My dad laughed at my sarcasm, but he hadn’t been kidding around. That evening he announced that he was heading over to visit with Moses and Kathleen Wright, and I begged to go along.


“I want to talk to Moses,” I said.


“I don’t want to embarrass him, George. And having you there while I get after him will definitely embarrass him. This conversation doesn’t need an audience. I just want him to know he can’t be doing stuff like that, no matter how talented he is.”


“I want Moses to paint something on my bedroom wall. I’ve got some money saved up and I’ll pay him. So you tell him he can’t paint wherever he wants and then I’ll give him a place where he can. Would that be all right?”


“What are you going to have him paint?”


“Remember that story you used to tell me when I was little? The one about the blind man who turned into a horse every night when the sun went down and turned back into a man when the sun rose?”

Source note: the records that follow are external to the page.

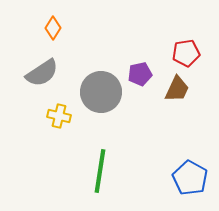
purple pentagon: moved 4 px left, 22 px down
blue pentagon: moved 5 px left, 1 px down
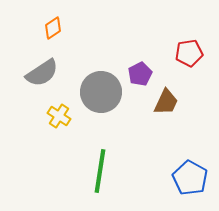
orange diamond: rotated 25 degrees clockwise
red pentagon: moved 3 px right
purple pentagon: rotated 15 degrees counterclockwise
brown trapezoid: moved 11 px left, 13 px down
yellow cross: rotated 20 degrees clockwise
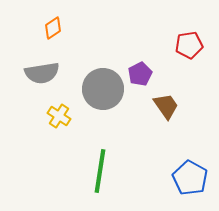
red pentagon: moved 8 px up
gray semicircle: rotated 24 degrees clockwise
gray circle: moved 2 px right, 3 px up
brown trapezoid: moved 4 px down; rotated 60 degrees counterclockwise
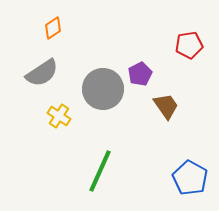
gray semicircle: rotated 24 degrees counterclockwise
green line: rotated 15 degrees clockwise
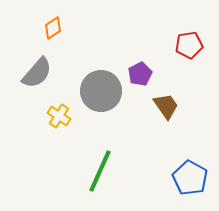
gray semicircle: moved 5 px left; rotated 16 degrees counterclockwise
gray circle: moved 2 px left, 2 px down
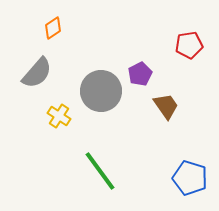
green line: rotated 60 degrees counterclockwise
blue pentagon: rotated 12 degrees counterclockwise
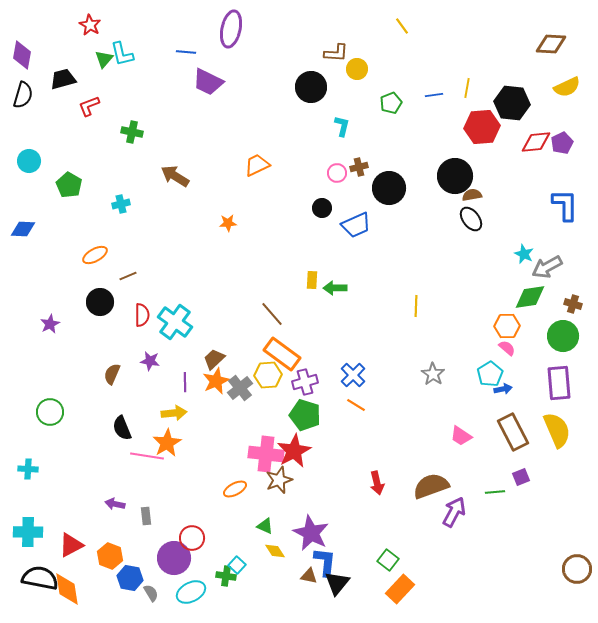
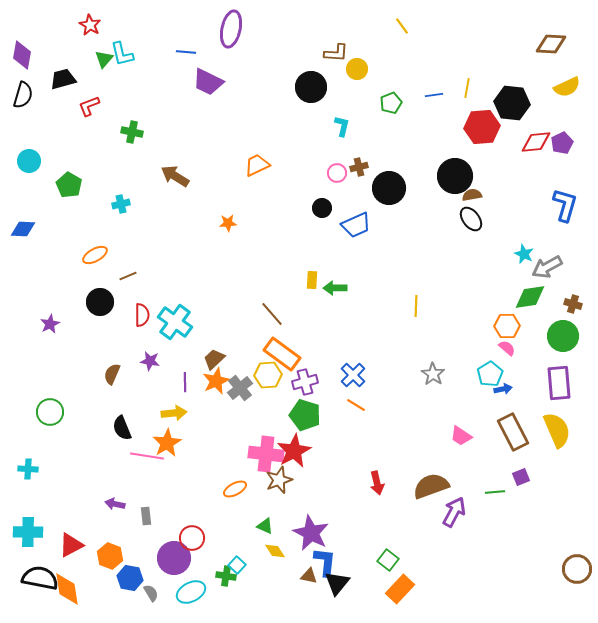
blue L-shape at (565, 205): rotated 16 degrees clockwise
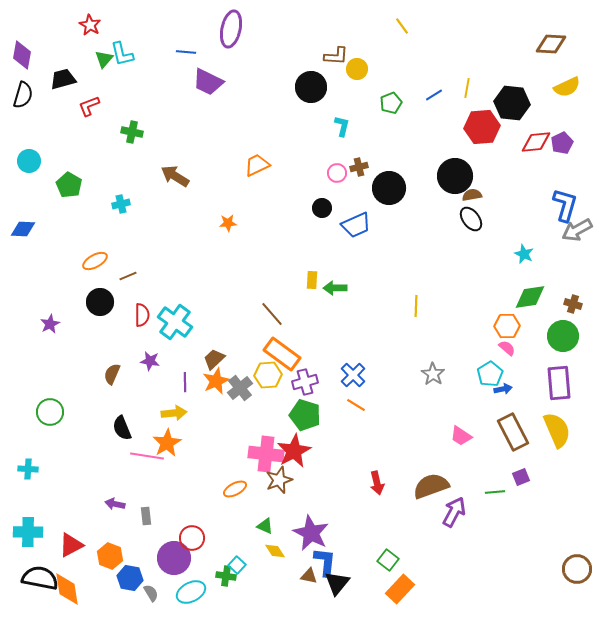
brown L-shape at (336, 53): moved 3 px down
blue line at (434, 95): rotated 24 degrees counterclockwise
orange ellipse at (95, 255): moved 6 px down
gray arrow at (547, 267): moved 30 px right, 37 px up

“Yeah. That’s an old story my dad used to tell me.”


“I keep thinking about it. I want the story on my wall—or at least the white horse running into the clouds.”

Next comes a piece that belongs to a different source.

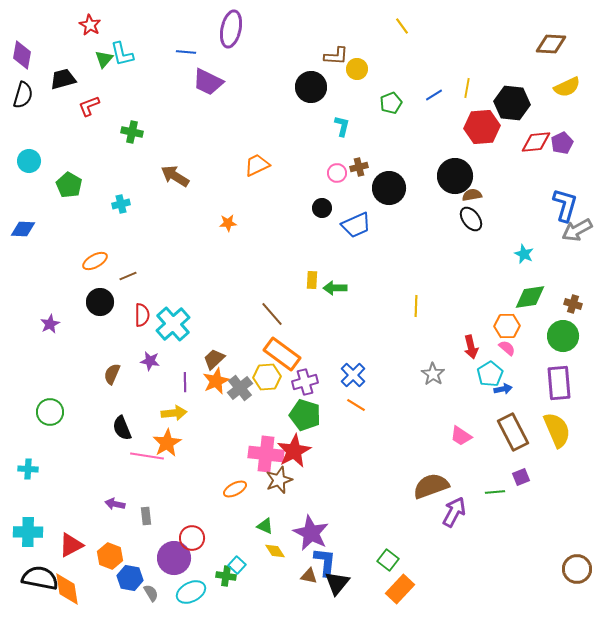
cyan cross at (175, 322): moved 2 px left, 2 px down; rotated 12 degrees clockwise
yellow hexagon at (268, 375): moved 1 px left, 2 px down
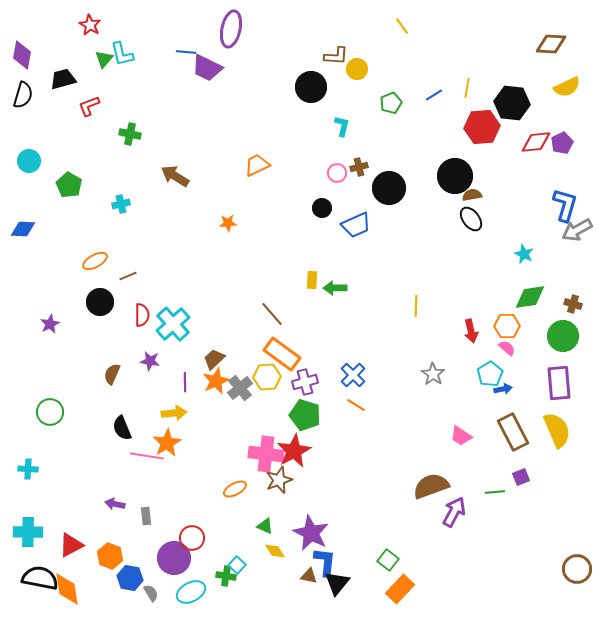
purple trapezoid at (208, 82): moved 1 px left, 14 px up
green cross at (132, 132): moved 2 px left, 2 px down
red arrow at (471, 347): moved 16 px up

“Ask your mom. If it’s okay with her, it’s okay with me.”


I sighed heavily. Mom would be a harder sell. “It’s just paint,” I grumbled.


Surprisingly enough, Mom was fine with the paint, but she was a little worried about Moses in my room.


“He’s intense, Georgie. He scares me a little. I don’t know how I feel about you two being friends, honestly. I know that’s not very generous of me. But you’re my daughter, and you have always been drawn to danger like a moth to a flame.”


“He’ll be painting, Mom. And I won’t be in there in a lace negligee while he does. I think I’ll be safe.” I winked.